Ein Urteil wird laut Thomas Henrichs, Sprecher des Oberlandesgerichts, voraussichtlich in drei Wochen verkündet - es sei denn, die Parteien einigen sich doch noch auf einen Vergleich. Vielleicht ja um der alten Freundschaft willen.

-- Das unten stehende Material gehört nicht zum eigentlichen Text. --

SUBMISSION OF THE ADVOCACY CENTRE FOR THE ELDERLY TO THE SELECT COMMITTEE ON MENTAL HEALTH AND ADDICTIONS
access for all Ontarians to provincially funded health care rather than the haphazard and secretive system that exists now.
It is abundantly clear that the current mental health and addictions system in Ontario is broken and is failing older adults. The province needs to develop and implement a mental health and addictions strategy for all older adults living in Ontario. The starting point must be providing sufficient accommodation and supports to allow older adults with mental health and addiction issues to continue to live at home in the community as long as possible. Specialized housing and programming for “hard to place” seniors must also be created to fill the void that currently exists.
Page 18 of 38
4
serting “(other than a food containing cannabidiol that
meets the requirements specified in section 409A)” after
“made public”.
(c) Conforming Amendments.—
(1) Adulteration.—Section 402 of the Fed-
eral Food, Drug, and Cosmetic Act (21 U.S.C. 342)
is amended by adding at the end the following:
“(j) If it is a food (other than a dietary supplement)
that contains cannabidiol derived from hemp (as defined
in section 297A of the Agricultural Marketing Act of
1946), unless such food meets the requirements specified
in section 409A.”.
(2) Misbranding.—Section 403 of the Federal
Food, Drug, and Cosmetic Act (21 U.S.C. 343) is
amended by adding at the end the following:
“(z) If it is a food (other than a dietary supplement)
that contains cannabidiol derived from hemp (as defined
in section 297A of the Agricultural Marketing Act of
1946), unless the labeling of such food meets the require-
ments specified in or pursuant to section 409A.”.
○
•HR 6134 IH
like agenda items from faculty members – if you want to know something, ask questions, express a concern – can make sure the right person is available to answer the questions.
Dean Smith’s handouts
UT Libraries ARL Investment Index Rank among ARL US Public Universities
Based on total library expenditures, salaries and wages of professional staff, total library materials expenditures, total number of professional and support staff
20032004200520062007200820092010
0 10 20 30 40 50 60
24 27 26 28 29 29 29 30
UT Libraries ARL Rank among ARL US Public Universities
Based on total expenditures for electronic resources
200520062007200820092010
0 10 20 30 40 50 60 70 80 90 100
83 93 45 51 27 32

ExtraNach Auffassung des Trierer Landgerichts sind die zwischen dem Kloster und dem Bauunternehmer geschlossenen Verträge sehr wohl als Jagdpachtverträge zu beurteilen. Zum einen sei in den Dokumenten an mehreren Stellen von einem "Jagdpachtvertrag", nicht von einem bloßen "Jagdausübungsrecht" die Rede. Auch sei geregelt worden, dass der Jäger vollständig für entstandene Wildschäden aufkomme, was ebenfalls einem typischen Jagdpachtvertrag entspreche. Es spiele auch keine Rolle für die Wirksamkeit des Vertrags, dass dieser nicht bei der Unteren Jagdbehörde angezeigt worden war. Auch bestehe kein Anspruch auf Anpassung oder gar Kündigung des Vertrags aufgrund wirtschaftlicher Schwierigkeiten.